Only older browsers will actually display this as %bla.
I doubt Firefox 2 qualify as an old browser, just to point one example.
And remember that domains & URL are used by UA, not just browser. Google bot is an UA for example, and wget, and zillions of similar tools that have very few in common with a web browser as you may know it.
Google correctly indexes both real unicode and % encoded URLs in the index, so you get SEO power with URL rewriting even of non-ascii URLs. Google then displays them as real unicode in search results.
That's good. But I think it's a minority right now.
As a user, I would advocate such encoding in the future, but I think it's counter productive right now. If I want to buy a TV spot for jérémie.fr, I *know* it will create some confusion and dispersion, and I *know* that I will have to buy jeremie.fr or someone will steal my prospects.

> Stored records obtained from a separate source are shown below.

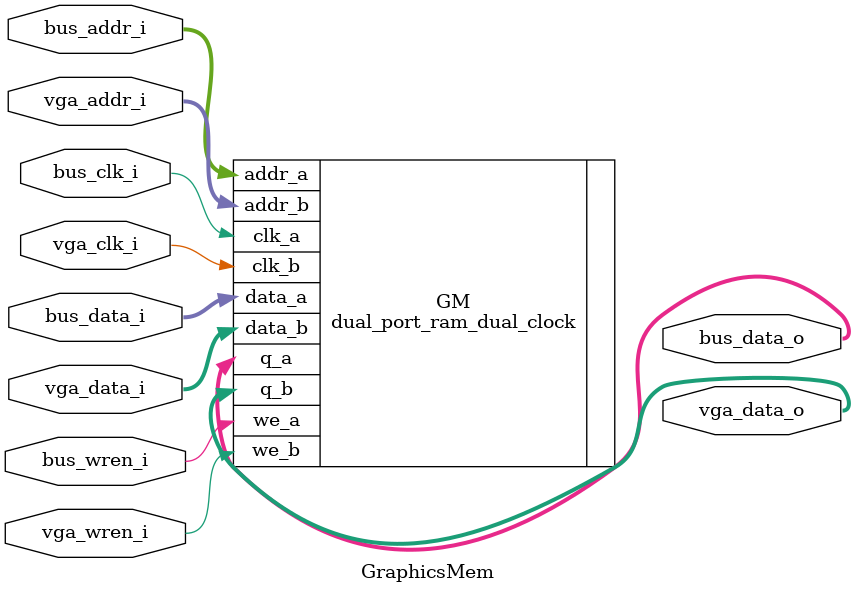
<source format=v>
module GraphicsMem(
	input [12:0] bus_addr_i,
	input [12:0] vga_addr_i,
	input bus_clk_i,
	input vga_clk_i,
	input [7:0] bus_data_i,
	input [7:0] vga_data_i,
	input bus_wren_i,
	input vga_wren_i,
	output [7:0] bus_data_o,
	output [7:0] vga_data_o
	);
	
	//M4K生成的4800B大小的显存
	dual_port_ram_dual_clock
	#(
		.DATA_WIDTH (8),
		.ADDR_WIDTH (13)
	)GM(
		.addr_a(bus_addr_i),
		.addr_b(vga_addr_i),
		.clk_a(bus_clk_i),
		.clk_b(vga_clk_i),
		.data_a(bus_data_i),
		.data_b(vga_data_i),
		.we_a(bus_wren_i),
		.we_b(vga_wren_i),
		.q_a(bus_data_o),
		.q_b(vga_data_o));
	
endmodule

</source>
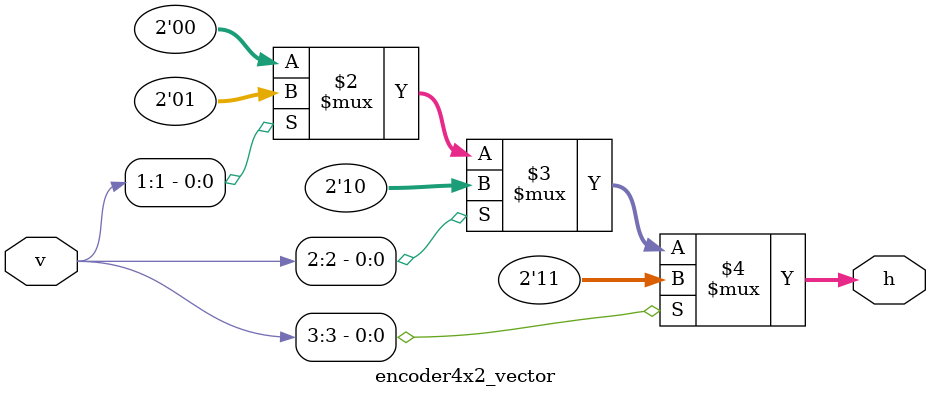
<source format=v>
module encoder4x2_vector (
    input wire [3:0] v,
    output wire [1:0] h
);

// Priority encoder logic: highest bit gets priority
assign h = (v[3]) ? 2'b11 :
           (v[2]) ? 2'b10 :
           (v[1]) ? 2'b01 :
           (v[0]) ? 2'b00 : 2'b00;

endmodule
</source>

Also, the official word from Google is to use _ instead of %20 (space) in URLs, so that should be done too.
Google doesn't design web standards. The W3C does, and the RFC. I don't know what the standard is, and I know that if it exist it need to be perfected to handle pishing, human error, and human usability.
The other way is to support an optional numbers only URL rewriting scheme
The only right way of doing this is allowing every single one to choose what URl scheme they want. And PunBB 1.3 does this already with its extenstion system.
Here is a scheme that words for all languages:
By definition, this doesn't exist. let's take it apart:
Nope. In some language, the same word with or without uppercase doesn't mean the same thing. If you want to advocate the "right" thing, and the "future right now", then respecting the language is the only way to go, and that mean going all the way.
Lowercase is the best option for the current romanized scheme yup. But that's it.
) Strip stop words (can be obtained from any localized search list for any language).
Again, stop words may be useless, in the way, for some applications, but may not be in other cases. You is a stopword, youtube agrees.
Again, there is no ?one rule to rule them all?. Each one, if competent, choose what's best, and can hook into PunBB to make it work that way.
) Replace space with _ and then get rid of double _
From a pure, very basic seo point of view that's nonsense. Google sees - as a word separator, not _.